Desa ini menganut tata ruang dengan konsep trimandala, dibagi ke dalam tiga ruang yang berbeda secara fungsi dan tingkat kesucian, yaitu utama, madya dan nista. Letak ketiga ruang ini membujur dari utara (gunung) ke selatan (laut), dengan jalan desa lurus berundak sebagai poros tengah, memisahkan ruang madya menjadi dua bagian. Di paling utara pada zona utama atau “ruang pada dewa”, berdiri bangunan suci pura bernama Penataran tempat beribadah para penduduk desa. Adapun zona madya atau “ruang manusia” terdapat 76 kaveling pekarangan dan rumah tempat bermukim warga terbagi ke dalam dua jajaran, yaitu barat 38 dan timur 38. Setiap kaveling memiliki ukuran 800-900 meter persegi memanjang dari barat ke timur. Jalan desa sebagai pemisah dipertahankan bebas dari kendaraan roda empat dan tidak menggunakan aspal tetapi paving block dan batu sikat. Bagian paling selatan adalah nista mandala atau “ruang bagi manusia yang telah meninggal” berupa tempat pemakaman penduduk desa.

Rumah setiap keluarga dalam setiap kaveling tampak hampir seragam semuanya, berada dalam pekarangan dan dibatasi oleh pagar tembok serta memiliki gerbang khas Bali sebagai pintu masuk. Setiap pekarangan mempunyai beberapa bangunan berupa ruangan tidur, ruangan tamu, dapur, balai-balai, lumbung dan tempat sembayang dalam rumah. Antara satu pekarangan dengan pekarangan lainnya terdapat jalan sempit yang menghubungkan keduanya. Bangunan berarsitektur tradisional dengan material tiang dari kayu dan atap yang khas berupa sirap bambu.

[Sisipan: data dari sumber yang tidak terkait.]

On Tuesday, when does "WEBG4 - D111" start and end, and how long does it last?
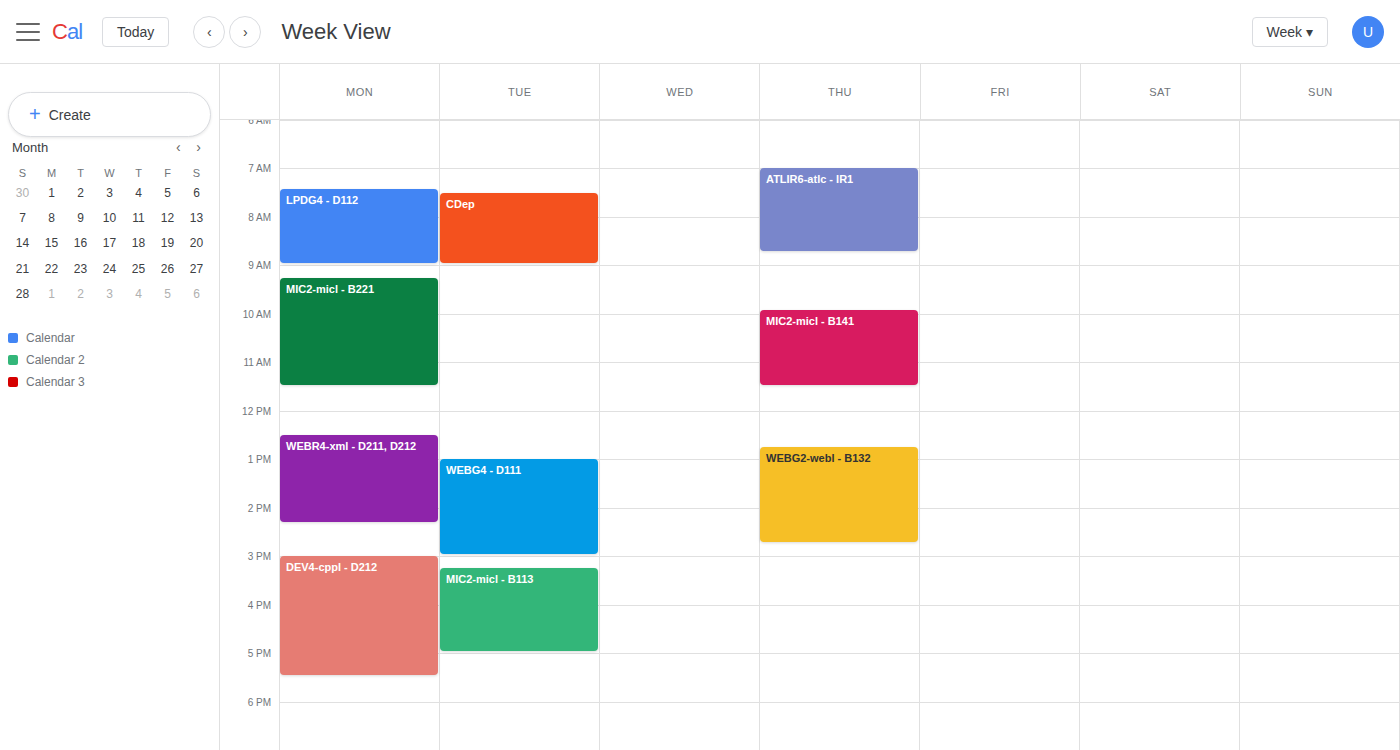
1:00 PM to 3:00 PM, 2 hoursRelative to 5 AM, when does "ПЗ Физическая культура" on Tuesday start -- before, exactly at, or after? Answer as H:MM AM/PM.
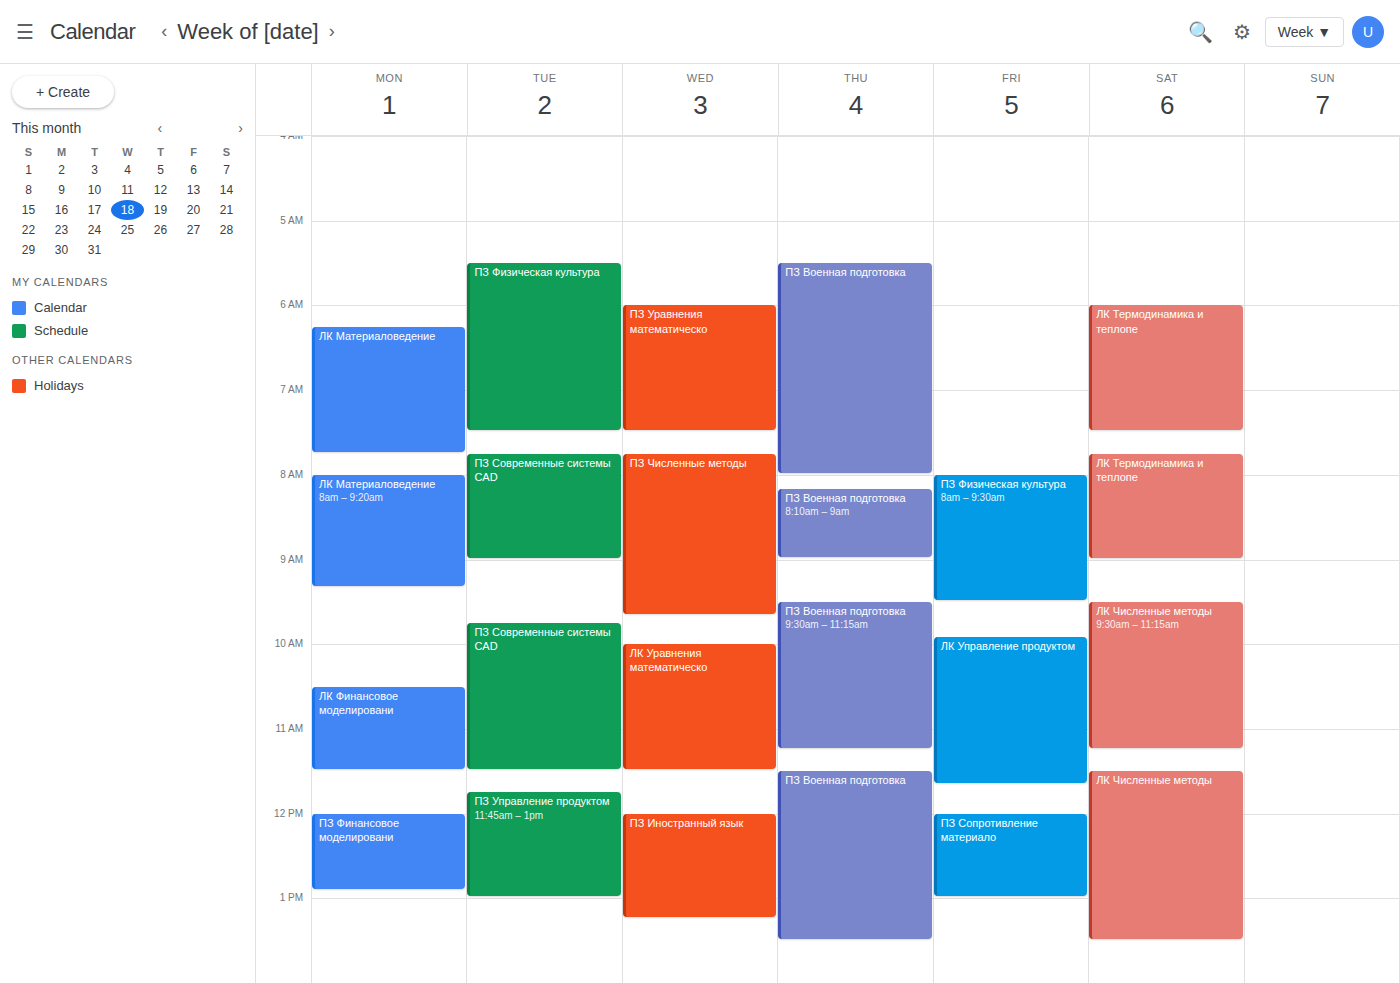
5:30 AM -- after 5 AM, 30 minutes below the 5 AM line.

Penggunaan bambu yang cukup dominan tidaklah mengherankan karena 40% dari luas wilayahnya merupakan hutan bambu. Material untuk bangunan bisa diambil dari hutan ini, di samping juga untuk bahan barang kerajinan dan kebutuhan untuk ritual. Dari sisi ekologis, hutan bambu berfungsi vital untuk menahan erosi mengingat kondisi lahan desa yang miring.

Kemampuan mempertahankan penataan ruang dan bangunan secara tradisional di desa Penglipuran, menjadi suatu daya tarik tersendiri sehingga akhirnya tempat ini berkembang menjadi desa wisata. Kegigihan para penduduknya untuk memperjuangkan keaslian desa juga patut mendapat penghargaan, tidak mengherankan desa Penglipuran pernah memperoleh anugerah Kalpataru.